DECATUR, GA – In a program on May 4 at the DeKalb County Sheriff’s Office, some 65 leaders of local faith-based institutions met to share prayers for peace and harmony within the community and in the lives of the DeKalb County Jail’s more than1,600 inmates.
The event commemorated National Day of Prayer, an annual observance created in 1952 and signed into law in 1988.
DeKalb County Sheriff Melody M. Maddox, with agency Chaplain Pastor Quincy Lavelle Carswell II and 12 members of the jail’s chaplaincy program, welcomed a litany of prayers by Imam Furqam Muhammad, Rabbi Yonatan Hambourger, Father Robbie Cotta, and Overseer G. I. Adams.
“We need your prayers now more than ever,” Sheriff Maddox told the faith community. “And we need your continued advocacy and support for what we do in today’s environment of new challenges for law enforcement.”

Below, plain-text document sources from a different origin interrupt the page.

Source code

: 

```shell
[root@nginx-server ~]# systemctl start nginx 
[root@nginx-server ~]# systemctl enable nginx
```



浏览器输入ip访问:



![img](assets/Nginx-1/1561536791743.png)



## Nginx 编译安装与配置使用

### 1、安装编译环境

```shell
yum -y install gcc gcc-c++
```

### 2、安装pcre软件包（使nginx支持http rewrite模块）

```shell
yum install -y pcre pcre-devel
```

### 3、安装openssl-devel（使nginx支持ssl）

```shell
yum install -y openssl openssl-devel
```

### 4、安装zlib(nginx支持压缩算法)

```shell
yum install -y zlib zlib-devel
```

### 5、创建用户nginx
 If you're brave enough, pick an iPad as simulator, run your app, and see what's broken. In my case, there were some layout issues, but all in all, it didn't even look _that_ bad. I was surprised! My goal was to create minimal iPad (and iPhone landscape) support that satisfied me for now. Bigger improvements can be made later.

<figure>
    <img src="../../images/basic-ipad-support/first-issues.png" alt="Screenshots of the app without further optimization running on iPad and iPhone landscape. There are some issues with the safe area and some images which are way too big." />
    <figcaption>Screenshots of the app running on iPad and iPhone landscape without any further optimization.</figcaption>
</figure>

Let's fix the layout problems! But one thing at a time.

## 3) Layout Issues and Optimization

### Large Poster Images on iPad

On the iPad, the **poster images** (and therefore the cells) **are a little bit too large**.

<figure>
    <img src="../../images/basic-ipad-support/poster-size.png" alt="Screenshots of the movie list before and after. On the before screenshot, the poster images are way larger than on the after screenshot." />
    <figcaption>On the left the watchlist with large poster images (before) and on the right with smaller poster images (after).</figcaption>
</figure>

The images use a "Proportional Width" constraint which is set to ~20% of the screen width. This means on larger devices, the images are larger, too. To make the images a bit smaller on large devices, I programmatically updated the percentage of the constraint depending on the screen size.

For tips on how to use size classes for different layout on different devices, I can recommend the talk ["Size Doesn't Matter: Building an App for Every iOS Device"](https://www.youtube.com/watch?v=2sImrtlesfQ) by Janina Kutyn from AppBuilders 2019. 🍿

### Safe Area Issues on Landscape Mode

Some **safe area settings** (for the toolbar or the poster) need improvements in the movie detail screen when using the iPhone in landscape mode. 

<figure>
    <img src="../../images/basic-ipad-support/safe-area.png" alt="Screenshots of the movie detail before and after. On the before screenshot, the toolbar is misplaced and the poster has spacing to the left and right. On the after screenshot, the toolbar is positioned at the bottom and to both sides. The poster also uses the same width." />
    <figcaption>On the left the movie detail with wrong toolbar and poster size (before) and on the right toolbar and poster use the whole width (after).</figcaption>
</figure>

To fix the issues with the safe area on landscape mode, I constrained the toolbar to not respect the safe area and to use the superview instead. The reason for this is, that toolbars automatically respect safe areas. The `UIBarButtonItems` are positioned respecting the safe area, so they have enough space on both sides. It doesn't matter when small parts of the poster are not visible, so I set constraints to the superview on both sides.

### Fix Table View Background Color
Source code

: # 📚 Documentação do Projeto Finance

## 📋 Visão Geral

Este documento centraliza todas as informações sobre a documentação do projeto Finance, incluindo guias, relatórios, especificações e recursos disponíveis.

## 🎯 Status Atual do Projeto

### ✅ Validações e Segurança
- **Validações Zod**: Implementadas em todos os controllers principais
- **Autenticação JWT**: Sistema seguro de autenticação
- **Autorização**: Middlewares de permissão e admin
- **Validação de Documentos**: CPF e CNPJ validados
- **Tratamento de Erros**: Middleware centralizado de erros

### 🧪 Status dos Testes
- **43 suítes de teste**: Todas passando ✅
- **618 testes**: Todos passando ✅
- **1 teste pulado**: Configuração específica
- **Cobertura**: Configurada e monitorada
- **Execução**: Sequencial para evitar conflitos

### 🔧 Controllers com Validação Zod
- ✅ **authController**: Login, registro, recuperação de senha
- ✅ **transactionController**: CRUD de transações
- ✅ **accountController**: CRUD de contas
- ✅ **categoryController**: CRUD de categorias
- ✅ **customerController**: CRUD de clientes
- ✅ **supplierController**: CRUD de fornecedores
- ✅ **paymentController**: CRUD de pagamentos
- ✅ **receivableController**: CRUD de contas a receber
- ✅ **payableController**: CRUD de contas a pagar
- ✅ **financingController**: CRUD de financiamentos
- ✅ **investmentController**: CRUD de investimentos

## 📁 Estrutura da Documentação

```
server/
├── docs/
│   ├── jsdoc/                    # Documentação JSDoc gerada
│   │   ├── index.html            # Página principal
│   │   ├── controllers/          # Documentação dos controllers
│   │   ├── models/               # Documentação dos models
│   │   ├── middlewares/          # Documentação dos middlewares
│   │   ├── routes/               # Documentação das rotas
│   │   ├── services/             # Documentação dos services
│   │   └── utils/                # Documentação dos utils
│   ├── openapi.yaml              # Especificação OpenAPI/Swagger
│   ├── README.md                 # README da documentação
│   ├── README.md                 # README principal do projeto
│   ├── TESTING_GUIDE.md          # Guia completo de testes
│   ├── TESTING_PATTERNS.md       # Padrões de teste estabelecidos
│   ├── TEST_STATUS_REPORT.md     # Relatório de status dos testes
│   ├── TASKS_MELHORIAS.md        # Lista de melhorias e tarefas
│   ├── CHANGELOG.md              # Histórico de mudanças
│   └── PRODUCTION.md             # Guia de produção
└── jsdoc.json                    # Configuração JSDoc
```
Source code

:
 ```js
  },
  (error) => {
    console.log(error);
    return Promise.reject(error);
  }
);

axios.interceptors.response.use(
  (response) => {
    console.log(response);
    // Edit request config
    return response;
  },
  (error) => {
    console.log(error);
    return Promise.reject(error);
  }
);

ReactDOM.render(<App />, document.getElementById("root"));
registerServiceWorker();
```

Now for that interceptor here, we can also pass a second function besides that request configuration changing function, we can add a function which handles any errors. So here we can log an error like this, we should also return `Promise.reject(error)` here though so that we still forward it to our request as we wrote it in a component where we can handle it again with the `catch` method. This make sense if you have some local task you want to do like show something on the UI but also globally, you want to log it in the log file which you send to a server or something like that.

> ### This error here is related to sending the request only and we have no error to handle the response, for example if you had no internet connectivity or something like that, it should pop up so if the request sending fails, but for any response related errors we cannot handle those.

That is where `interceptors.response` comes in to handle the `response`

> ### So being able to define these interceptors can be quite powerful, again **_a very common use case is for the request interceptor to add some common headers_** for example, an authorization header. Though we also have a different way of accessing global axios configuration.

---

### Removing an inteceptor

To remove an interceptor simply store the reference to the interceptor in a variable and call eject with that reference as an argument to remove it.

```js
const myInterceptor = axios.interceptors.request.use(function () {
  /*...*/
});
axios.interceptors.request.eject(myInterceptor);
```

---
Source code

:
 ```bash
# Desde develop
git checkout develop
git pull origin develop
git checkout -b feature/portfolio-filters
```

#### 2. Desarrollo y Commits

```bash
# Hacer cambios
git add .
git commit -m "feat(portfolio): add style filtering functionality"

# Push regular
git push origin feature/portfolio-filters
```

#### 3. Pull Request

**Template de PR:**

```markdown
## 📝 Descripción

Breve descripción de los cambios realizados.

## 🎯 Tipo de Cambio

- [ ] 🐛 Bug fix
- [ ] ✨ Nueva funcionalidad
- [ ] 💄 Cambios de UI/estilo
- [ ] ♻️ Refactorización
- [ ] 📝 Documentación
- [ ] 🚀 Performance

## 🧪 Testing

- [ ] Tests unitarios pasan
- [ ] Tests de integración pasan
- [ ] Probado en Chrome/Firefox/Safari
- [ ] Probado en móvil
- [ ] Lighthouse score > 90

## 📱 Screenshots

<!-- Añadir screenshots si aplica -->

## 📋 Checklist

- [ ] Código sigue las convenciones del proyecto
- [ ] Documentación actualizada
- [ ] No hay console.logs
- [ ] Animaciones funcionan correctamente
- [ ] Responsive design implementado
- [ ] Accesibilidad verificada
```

For more than 20 years, the all-volunteer chaplaincy program has provided faith-based support services to individuals in custody at the adult detention center, and to agency staff. Inmates can express interest in chaplaincy services and specify their religious beliefs on arrival or at any time after booking. Chaplains conduct group and individual worship services, distribute study materials, manage death notifications and other emergencies, and provide grief counseling.
To conclude the National Day of Prayer observance, the sheriff’s office allowed chaplains to conduct the first on-site group worship services for inmates at the DeKalb County Jail since the facility suspended public access during the pandemic.